WATCH: Dan Coats's stunned reaction to being told Trump had invited Putin to the White House
A White House meeting would be a dramatic extension of legitimacy to the Russian leader.
WASHINGTON — Unbowed by swirling criticism of his summit encounter with Vladimir Putin, President Donald Trump swiftly invited the Russian leader to the White House this fall for a second get-together. Cleanup from the first has continued with no letup and Trump belatedly decided Putin's "incredible offer" of shared U.S.-Russia investigations was no good after all.
A White House meeting would be a dramatic extension of legitimacy to the Russian leader, who has long been isolated by the West for activities in Ukraine, Syria and beyond and is believed to have interfered in the 2016 presidential election that sent Trump to the presidency. No Russian leader has visited the White House in nearly a decade.
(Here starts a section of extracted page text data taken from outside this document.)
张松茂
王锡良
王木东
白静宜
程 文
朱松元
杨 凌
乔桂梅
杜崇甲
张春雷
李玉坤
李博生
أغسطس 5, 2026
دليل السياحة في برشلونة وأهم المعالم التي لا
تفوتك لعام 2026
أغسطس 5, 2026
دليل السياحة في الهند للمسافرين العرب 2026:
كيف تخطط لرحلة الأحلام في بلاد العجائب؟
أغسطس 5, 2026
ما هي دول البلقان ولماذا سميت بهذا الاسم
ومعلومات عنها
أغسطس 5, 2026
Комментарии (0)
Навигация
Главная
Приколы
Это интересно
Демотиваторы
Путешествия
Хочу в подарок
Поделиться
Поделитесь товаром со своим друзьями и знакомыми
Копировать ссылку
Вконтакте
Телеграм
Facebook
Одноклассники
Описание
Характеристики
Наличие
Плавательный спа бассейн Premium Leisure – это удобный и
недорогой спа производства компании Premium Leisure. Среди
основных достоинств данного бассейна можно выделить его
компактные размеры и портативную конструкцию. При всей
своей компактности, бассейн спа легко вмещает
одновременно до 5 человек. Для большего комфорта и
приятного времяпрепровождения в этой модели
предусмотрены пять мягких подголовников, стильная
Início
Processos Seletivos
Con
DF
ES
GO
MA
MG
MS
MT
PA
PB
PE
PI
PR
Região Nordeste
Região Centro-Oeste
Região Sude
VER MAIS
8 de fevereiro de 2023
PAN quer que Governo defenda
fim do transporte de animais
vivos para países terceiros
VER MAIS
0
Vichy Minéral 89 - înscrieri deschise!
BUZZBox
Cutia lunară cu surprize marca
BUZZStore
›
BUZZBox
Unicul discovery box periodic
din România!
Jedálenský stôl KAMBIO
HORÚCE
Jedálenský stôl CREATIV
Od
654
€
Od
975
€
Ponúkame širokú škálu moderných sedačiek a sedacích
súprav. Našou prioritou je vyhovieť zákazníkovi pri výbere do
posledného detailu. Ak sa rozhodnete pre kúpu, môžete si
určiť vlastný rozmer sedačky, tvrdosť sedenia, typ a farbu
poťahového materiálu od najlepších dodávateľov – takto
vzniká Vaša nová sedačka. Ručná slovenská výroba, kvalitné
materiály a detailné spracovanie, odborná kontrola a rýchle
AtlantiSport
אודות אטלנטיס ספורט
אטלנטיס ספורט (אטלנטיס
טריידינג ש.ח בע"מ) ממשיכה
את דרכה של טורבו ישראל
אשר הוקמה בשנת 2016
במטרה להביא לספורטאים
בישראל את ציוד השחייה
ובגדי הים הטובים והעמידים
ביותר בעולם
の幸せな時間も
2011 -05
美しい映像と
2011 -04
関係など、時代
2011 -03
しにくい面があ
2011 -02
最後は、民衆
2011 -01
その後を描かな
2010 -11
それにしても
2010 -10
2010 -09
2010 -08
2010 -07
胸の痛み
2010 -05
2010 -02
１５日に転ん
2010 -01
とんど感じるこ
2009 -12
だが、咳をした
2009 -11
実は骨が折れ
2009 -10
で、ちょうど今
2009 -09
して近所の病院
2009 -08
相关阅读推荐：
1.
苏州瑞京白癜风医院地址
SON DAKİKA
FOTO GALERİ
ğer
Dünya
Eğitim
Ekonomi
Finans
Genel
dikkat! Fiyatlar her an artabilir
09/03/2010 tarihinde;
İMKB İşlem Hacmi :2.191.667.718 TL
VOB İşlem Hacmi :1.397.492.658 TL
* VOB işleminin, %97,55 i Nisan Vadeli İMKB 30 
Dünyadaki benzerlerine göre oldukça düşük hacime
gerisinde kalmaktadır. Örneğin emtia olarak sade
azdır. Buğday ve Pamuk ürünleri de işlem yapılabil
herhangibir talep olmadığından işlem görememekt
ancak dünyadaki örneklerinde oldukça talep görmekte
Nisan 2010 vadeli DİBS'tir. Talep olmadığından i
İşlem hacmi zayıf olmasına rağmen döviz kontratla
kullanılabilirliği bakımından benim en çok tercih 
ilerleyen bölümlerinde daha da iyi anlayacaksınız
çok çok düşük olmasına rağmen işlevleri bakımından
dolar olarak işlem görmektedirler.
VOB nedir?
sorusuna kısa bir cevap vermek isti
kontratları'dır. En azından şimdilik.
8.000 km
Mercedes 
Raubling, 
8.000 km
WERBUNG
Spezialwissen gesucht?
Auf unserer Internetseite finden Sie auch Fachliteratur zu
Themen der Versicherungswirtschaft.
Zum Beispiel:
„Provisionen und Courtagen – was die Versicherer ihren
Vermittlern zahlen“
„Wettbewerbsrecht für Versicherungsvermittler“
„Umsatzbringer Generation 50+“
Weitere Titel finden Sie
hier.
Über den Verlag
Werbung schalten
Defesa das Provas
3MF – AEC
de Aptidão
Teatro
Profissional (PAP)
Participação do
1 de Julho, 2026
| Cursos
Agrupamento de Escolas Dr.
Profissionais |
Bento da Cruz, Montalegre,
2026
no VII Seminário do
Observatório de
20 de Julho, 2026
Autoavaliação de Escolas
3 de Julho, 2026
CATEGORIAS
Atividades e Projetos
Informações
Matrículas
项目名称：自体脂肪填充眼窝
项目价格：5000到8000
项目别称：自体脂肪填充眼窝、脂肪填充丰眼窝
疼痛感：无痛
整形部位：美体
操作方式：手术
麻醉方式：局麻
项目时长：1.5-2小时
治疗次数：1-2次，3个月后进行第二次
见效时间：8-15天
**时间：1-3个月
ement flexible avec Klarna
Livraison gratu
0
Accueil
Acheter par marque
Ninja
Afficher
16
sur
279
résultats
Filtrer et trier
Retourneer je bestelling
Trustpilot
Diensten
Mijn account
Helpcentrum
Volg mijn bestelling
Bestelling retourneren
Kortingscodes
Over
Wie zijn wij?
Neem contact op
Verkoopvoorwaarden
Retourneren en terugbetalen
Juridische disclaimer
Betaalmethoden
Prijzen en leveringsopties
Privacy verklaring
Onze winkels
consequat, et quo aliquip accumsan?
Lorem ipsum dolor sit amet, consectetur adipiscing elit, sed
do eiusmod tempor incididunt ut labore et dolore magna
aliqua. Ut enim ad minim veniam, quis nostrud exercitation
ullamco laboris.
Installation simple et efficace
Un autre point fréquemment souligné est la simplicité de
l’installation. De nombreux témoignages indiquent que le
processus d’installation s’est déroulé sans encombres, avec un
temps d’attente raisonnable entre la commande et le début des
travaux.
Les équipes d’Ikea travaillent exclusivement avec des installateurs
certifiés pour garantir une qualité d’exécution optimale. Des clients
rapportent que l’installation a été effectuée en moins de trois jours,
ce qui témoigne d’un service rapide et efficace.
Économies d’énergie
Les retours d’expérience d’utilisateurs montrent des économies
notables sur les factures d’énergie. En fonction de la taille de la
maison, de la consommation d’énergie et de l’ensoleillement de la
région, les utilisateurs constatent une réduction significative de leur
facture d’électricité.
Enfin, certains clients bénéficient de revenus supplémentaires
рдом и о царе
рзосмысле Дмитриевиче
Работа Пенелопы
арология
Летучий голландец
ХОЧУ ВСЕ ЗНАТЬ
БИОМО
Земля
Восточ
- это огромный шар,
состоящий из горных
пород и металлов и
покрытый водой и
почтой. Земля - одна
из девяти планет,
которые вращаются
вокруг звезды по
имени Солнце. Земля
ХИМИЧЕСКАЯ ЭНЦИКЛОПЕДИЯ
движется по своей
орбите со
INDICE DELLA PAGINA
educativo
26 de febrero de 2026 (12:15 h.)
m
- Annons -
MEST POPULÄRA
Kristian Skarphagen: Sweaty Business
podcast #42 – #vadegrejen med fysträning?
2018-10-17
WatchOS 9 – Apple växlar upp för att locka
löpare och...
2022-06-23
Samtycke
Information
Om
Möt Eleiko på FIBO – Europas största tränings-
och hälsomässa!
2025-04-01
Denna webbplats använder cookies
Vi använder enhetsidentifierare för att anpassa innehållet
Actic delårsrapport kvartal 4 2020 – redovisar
Trump asked National Security Adviser John Bolton to invite Putin, and "those discussions are already underway," Press Secretary Sarah Huckabee Sanders said Thursday. Trump earlier had tweeted that he looked forward to "our second meeting" as he defended his performance at Monday's summit, in which the two leaders conferred on a range of issues including terrorism, Israeli security, nuclear proliferation and North Korea.
"There are many answers, some easy and some hard, to these problems ... but they can ALL be solved!" Trump tweeted.
There was no immediate reaction from the Kremlin to the invitation.
News of the invite appeared to catch even the president's top intelligence official by surprise.
"Say that again," National Intelligence Director Dan Coats responded, when informed of the invitation during an appearance at the Aspen Security Forum in Colorado.
"OK," he continued, pausing for a deep breath. "That's going to be special."
The announcement came as the White House sought to clean up days of confounding post-summit Trump statements on Russian interference in the 2016 election. Trump's public doubting of Russia's responsibility in a joint news conference with Putin on Monday provoked withering criticism from Republicans as well as Democrats and forced the president to make a rare public admission of error.
Then on Thursday, the White House said Trump "disagrees" with Putin's offer to allow U.S. questioning of 12 Russians who have been indicted for election interference in exchange for Russian interviews with the former U.S. ambassador to Russia and other Americans the Kremlin accuses of unspecified crimes. Trump initially had described the idea as an "incredible offer."
The White House backtrack came just before the Senate voted overwhelmingly against the proposal. It was Congress' first formal rebuke of Trump's actions from the summit and its aftermath.
Asked about the Putin invitation, Alaska Republican Sen. Dan Sullivan said "I wouldn't do it, that's for damn sure."
"If the Russians want a better relationship, trips to the White House aren't going to help," he added. "They should stop invading their neighbors. They should stop meddling in our elections."